Bei der zahnmedizinischen Anamnese stellte sich ein hoher Konsum säurehaltiger Getränke (v. a. Coca-Cola light) heraus, welcher zu generalisierten Erosionen im Gebiss geführt hat. Die Zähne 36 und 47 wurden aufgrund endodontischer Vorbehandlung/Kronenfrakturen vor ca. vier Jahren entfernt. Der Leidensdruck, insbesondere verursacht durch die immer kürzer werdenden Frontzähne, bewog sie nach Aufklärung/Beratung zu einer Gesamtrestauration in allen vier Quadranten mit Presskeramikteilkronen und -veneers sowie drei Einzelzahnimplantaten.
Parodontal zeigen sich keine Auffälligkeiten. Der CMD-Kurzbefund zeigte eine Druckdolenz im Bereich M. masseter und M. temporalis. Die KG sind unauffällig.Die Zähne 17, 26 sind elongiert, 37 ist nach mesial gekippt. Es liegt ein Tiefbiss vor.
Das OPG zeigt insuffiziente endodontische Versorgungen an 15, 25 und 46. Die Kieferhöhle rechts zeigt eine kirschgroße, kugelige Verschattung (Überweisung/Abklärung Kieferchirurgie).
Aus der klinischen und röntgenologischen Befundung leiteten sich folgende Diagnosen ab:
- Parafunktion mit massivem Zahnhartsubstanzverlust(Erosionen/Abrasionen) bei bestehender Deckbisssituation
- Leichte Hypertonie und Druckdolenz bei M. masseter und M. temporalis beidseits
- Regelmäßige Kopfschmerzen, Verspannungen im Schulter- und Halsbereich
- Störung der statischen und dynamischen Okklusion
- Sinusitis maxillaris rechts (Verdacht auf Mukozele)
- Prothetisch und konservierend insuffizient versorgtes Erwachsenengebiss
Behandlungsplan
- Dentalhygiene (Abformung für Situ-Modelle, Total-Wax-up, Fotostatus, Bissnahme in ZKP, Gesichtsbogenübertragung), Glasionomerzementfüllung 46
- Klinische und instrumentelle Funktionsanalyse
- Überweisung/Therapie chirurgische Poliklinik Verschattung Kieferhöhle rechts
- Revision der insuffizienten Wurzelfüllungen 15, 25 und 46. Bei Nichterfolg jeweils Extraktion, Ersatz durch Einzelzahnimplantat nach Abheilphase von zwei Monaten.
- Etablierung einer neuen vertikalen und horizontalen Relation des Unterkiefers in ZKP (zentrischer Kondylenposition) mit temporären Kompositaufbauten 7-7 OK/UK (Tetric Evo Ceram, Ivoclar) anhand des Wax-ups mittels transparenter Silikonschlüssel (Elite Transparent, Zhermack), begleitende Kieferphysiotherapie zur Unterstützung der Adaptation an die neue VDO.

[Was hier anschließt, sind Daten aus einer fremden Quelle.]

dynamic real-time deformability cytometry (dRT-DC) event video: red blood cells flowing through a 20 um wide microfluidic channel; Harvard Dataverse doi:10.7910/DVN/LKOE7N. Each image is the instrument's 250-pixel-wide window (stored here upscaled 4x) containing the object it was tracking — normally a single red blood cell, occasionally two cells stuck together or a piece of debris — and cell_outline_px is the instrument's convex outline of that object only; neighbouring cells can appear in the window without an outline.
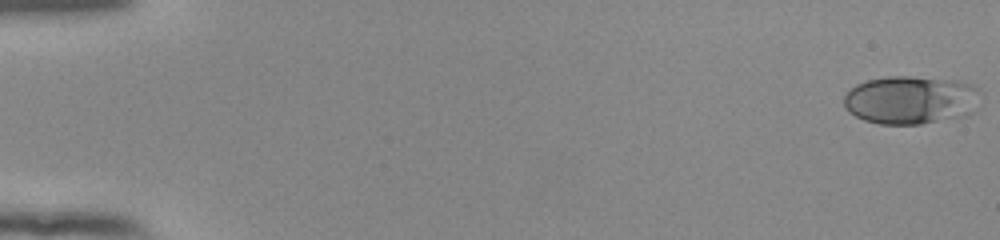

- Reevaluation/Akzeptanz der neuen VDO nach Adaptationsphase von vier Wochen.
- Einzelzahnimplantate 047 und gegebenenfalls bei 15, 25 und 46 (bei erfolgloser WB-Revision).
- Präparation für die definitive Versorgung im Unterkiefer 37, 35-46 Presskeramikteilkronen und -veneers.
- Abdrucknahme, Zentrikbissnahme, Gesichtsbogenübertragung, Anproben und definitive Eingliederung in den Folgesitzungen.
- Präparation für die definitive Versorgung im Oberkiefer 17-27 Presskeramikveneers und -teilkronen.
- Abdrucknahme, Zentrikbissnahme, Gesichtsbogenübertragung, Anproben und definitive Eingliederung in den Folgesitzungen.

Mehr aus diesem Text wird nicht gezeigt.